» **Directive**
Starting at the first line of the data below, write out each line exactly until you reach the line containing "Page size: 946x533.", and include that line too.

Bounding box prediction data
· · ·
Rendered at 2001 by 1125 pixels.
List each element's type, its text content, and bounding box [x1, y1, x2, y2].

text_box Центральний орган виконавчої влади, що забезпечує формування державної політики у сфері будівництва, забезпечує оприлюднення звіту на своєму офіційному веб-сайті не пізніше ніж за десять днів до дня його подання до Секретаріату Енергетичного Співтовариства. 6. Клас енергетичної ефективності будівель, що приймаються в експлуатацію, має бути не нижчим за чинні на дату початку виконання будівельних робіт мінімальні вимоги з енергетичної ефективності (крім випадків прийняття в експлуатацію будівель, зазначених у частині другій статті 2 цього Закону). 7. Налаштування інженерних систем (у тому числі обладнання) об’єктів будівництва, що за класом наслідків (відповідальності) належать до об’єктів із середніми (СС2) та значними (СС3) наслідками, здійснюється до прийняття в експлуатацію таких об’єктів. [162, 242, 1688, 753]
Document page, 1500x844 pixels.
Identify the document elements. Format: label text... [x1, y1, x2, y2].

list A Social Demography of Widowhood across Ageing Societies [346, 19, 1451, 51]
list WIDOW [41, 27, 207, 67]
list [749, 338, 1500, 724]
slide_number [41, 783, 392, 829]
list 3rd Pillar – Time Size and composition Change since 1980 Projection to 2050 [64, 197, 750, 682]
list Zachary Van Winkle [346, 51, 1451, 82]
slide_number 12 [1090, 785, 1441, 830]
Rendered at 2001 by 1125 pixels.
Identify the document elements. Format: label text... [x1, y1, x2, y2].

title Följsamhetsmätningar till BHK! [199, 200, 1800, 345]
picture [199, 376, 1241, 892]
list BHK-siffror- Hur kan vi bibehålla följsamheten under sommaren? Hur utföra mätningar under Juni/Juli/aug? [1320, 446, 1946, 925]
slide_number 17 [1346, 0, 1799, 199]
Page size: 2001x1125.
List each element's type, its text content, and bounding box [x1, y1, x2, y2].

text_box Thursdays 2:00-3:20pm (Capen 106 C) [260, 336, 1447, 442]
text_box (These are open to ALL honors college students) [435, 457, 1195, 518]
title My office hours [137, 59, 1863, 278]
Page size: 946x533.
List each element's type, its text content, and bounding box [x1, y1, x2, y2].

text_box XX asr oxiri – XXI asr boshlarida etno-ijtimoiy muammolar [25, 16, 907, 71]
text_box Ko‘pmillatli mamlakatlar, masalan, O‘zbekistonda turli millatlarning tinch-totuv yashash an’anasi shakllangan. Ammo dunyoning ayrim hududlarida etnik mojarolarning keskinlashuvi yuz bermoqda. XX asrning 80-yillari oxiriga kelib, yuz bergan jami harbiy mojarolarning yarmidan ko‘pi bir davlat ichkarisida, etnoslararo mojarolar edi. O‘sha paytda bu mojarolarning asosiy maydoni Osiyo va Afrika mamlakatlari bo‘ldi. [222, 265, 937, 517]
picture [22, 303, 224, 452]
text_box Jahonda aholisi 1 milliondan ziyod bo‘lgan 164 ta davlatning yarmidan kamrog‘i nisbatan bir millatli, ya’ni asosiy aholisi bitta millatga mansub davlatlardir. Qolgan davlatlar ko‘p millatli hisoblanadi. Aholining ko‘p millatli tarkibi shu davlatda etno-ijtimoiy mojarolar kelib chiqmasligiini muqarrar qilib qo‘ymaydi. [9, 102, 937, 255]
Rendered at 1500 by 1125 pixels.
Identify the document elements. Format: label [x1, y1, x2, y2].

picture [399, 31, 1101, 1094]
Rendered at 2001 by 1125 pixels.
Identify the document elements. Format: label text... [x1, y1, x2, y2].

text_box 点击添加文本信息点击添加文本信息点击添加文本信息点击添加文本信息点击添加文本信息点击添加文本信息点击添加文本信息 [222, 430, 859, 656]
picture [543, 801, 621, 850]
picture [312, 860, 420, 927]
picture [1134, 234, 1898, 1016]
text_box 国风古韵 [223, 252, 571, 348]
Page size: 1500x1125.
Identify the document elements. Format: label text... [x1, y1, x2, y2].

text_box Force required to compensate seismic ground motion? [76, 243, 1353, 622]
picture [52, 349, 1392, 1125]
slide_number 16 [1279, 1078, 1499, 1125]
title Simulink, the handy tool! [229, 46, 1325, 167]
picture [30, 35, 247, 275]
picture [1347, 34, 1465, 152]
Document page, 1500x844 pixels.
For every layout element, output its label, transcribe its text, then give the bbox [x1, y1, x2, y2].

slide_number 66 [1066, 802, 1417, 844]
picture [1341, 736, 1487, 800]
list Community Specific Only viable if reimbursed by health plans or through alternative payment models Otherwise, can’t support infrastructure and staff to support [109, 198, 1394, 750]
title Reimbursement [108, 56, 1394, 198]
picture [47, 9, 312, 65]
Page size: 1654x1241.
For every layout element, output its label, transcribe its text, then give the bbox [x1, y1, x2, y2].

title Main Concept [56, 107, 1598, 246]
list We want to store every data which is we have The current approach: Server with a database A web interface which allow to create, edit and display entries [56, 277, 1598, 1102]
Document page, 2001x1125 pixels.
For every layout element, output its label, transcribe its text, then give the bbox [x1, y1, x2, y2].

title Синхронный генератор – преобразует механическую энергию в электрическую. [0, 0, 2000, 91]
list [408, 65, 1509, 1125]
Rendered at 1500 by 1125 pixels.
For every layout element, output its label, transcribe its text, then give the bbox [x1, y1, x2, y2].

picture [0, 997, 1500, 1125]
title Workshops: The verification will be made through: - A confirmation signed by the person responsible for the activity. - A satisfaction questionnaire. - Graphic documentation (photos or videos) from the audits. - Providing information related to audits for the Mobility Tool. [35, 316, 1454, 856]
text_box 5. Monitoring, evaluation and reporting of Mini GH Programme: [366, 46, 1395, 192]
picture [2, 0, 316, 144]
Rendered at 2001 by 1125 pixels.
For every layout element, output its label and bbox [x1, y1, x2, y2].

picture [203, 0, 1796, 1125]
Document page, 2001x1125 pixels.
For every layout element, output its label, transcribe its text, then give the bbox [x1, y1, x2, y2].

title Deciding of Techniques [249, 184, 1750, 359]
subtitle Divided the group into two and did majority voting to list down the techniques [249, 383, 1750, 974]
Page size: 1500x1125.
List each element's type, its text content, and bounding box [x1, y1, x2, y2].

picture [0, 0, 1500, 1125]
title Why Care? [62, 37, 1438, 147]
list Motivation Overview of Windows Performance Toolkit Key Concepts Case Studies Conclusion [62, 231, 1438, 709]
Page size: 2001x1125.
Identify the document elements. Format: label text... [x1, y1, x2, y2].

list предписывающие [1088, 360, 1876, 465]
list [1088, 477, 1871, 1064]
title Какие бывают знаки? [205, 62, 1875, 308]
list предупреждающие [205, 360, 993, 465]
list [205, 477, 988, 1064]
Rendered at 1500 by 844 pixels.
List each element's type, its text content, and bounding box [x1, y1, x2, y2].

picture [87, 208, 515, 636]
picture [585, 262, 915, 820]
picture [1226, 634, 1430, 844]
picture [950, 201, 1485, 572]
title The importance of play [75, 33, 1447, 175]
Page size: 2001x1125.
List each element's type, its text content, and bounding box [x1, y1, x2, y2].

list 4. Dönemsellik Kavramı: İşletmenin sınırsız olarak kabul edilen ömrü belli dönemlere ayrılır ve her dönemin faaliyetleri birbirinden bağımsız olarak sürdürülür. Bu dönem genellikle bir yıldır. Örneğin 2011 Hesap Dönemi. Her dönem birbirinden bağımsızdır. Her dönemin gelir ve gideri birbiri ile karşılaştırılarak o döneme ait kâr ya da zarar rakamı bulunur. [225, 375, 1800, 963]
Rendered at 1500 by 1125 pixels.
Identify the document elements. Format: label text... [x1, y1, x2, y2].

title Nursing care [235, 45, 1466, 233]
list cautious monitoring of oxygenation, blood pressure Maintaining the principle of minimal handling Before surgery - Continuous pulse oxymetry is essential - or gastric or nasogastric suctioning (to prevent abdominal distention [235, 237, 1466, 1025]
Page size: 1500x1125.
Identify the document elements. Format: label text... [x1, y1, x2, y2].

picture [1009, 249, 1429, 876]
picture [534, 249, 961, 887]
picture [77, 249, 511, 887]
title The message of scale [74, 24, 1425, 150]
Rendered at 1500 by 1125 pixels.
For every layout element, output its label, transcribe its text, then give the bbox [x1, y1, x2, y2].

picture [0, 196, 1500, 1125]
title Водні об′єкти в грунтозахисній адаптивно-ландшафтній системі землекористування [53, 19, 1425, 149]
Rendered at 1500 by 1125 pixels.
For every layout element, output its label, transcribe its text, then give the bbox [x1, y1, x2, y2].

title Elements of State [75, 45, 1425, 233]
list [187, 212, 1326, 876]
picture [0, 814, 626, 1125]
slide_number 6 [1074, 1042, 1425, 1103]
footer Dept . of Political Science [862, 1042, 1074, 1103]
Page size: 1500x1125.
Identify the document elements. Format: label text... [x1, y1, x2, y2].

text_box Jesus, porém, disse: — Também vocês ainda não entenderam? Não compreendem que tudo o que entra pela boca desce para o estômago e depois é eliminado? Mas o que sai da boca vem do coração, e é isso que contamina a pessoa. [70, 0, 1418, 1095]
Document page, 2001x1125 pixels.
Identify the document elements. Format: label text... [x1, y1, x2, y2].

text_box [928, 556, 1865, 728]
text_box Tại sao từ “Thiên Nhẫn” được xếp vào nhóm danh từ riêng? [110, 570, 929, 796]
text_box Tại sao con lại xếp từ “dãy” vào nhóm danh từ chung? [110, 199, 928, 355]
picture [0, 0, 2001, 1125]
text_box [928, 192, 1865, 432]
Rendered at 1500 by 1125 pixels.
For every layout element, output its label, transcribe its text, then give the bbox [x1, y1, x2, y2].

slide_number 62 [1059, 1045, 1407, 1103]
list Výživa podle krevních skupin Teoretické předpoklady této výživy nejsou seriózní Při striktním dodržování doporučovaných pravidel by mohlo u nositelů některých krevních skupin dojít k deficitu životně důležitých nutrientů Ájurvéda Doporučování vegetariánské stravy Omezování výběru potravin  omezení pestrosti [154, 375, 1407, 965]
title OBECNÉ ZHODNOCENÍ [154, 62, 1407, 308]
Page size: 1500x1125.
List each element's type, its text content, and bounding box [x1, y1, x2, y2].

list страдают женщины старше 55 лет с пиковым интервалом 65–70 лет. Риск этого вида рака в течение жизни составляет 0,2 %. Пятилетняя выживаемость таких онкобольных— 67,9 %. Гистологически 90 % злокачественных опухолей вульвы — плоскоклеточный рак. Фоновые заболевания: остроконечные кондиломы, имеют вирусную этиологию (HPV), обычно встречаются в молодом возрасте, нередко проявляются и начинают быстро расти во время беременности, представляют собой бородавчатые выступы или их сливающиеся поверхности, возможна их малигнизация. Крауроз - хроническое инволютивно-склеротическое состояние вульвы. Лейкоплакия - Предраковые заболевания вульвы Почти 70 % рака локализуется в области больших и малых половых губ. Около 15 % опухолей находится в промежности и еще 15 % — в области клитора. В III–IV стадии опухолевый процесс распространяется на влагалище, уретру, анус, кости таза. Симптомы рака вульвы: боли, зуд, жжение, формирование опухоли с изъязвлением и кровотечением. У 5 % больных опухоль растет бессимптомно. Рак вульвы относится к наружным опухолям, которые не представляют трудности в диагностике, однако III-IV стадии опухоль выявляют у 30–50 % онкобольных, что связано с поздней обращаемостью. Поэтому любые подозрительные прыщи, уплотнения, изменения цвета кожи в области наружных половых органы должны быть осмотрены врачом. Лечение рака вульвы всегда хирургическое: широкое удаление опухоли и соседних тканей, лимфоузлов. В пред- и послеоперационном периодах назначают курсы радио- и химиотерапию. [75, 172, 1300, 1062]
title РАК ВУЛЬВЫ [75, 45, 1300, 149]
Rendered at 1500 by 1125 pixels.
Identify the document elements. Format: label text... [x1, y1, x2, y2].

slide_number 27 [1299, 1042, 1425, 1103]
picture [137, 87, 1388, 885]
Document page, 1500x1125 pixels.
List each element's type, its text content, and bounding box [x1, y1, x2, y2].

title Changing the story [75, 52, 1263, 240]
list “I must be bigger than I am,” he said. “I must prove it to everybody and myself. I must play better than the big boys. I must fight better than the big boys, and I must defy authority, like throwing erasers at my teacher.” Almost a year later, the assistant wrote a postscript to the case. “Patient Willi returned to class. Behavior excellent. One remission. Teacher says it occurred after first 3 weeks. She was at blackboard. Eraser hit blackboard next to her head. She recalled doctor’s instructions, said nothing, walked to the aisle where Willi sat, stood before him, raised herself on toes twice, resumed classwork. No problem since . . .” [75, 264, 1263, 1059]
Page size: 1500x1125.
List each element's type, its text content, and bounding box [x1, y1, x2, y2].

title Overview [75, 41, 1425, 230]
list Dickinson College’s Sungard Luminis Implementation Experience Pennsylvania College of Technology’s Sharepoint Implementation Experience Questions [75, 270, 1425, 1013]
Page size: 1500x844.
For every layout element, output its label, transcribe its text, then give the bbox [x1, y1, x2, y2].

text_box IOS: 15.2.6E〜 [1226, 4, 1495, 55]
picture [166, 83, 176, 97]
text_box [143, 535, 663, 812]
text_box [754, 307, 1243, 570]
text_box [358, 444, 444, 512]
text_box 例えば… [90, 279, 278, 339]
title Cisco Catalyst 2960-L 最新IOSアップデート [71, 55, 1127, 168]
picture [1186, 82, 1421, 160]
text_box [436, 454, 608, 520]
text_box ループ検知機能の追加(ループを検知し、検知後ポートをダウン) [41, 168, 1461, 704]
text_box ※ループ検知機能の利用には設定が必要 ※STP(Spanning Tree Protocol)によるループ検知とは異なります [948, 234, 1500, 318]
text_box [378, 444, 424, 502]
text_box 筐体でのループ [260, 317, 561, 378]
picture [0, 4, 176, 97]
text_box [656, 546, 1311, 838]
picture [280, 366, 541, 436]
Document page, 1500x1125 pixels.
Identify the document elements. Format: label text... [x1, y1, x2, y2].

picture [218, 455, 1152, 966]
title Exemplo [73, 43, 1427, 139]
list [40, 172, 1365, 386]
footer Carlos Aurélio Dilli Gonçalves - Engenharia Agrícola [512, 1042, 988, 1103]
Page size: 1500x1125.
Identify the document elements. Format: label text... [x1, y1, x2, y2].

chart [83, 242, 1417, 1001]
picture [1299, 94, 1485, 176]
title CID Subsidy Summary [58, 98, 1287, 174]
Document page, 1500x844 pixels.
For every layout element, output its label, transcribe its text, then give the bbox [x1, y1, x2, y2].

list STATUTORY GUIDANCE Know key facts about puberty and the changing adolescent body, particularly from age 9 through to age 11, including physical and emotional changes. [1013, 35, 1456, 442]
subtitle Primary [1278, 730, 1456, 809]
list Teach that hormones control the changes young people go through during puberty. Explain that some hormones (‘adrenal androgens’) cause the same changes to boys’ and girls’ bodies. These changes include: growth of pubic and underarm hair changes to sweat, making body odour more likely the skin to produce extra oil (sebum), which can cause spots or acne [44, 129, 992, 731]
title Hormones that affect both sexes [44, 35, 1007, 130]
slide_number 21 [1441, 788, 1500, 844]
· · ·
» **Response to this exercise**
Rendered at 2001 by 1125 pixels.
List each element's type, its text content, and bounding box [x1, y1, x2, y2].

text_box Центральний орган виконавчої влади, що забезпечує формування державної політики у сфері будівництва, забезпечує оприлюднення звіту на своєму офіційному веб-сайті не пізніше ніж за десять днів до дня його подання до Секретаріату Енергетичного Співтовариства. 6. Клас енергетичної ефективності будівель, що приймаються в експлуатацію, має бути не нижчим за чинні на дату початку виконання будівельних робіт мінімальні вимоги з енергетичної ефективності (крім випадків прийняття в експлуатацію будівель, зазначених у частині другій статті 2 цього Закону). 7. Налаштування інженерних систем (у тому числі обладнання) об’єктів будівництва, що за класом наслідків (відповідальності) належать до об’єктів із середніми (СС2) та значними (СС3) наслідками, здійснюється до прийняття в експлуатацію таких об’єктів. [162, 242, 1688, 753]
Document page, 1500x844 pixels.
Identify the document elements. Format: label text... [x1, y1, x2, y2].

list A Social Demography of Widowhood across Ageing Societies [346, 19, 1451, 51]
list WIDOW [41, 27, 207, 67]
list [749, 338, 1500, 724]
slide_number [41, 783, 392, 829]
list 3rd Pillar – Time Size and composition Change since 1980 Projection to 2050 [64, 197, 750, 682]
list Zachary Van Winkle [346, 51, 1451, 82]
slide_number 12 [1090, 785, 1441, 830]
Rendered at 2001 by 1125 pixels.
Identify the document elements. Format: label text... [x1, y1, x2, y2].

title Följsamhetsmätningar till BHK! [199, 200, 1800, 345]
picture [199, 376, 1241, 892]
list BHK-siffror- Hur kan vi bibehålla följsamheten under sommaren? Hur utföra mätningar under Juni/Juli/aug? [1320, 446, 1946, 925]
slide_number 17 [1346, 0, 1799, 199]
Page size: 2001x1125.
List each element's type, its text content, and bounding box [x1, y1, x2, y2].

text_box Thursdays 2:00-3:20pm (Capen 106 C) [260, 336, 1447, 442]
text_box (These are open to ALL honors college students) [435, 457, 1195, 518]
title My office hours [137, 59, 1863, 278]
Page size: 946x533.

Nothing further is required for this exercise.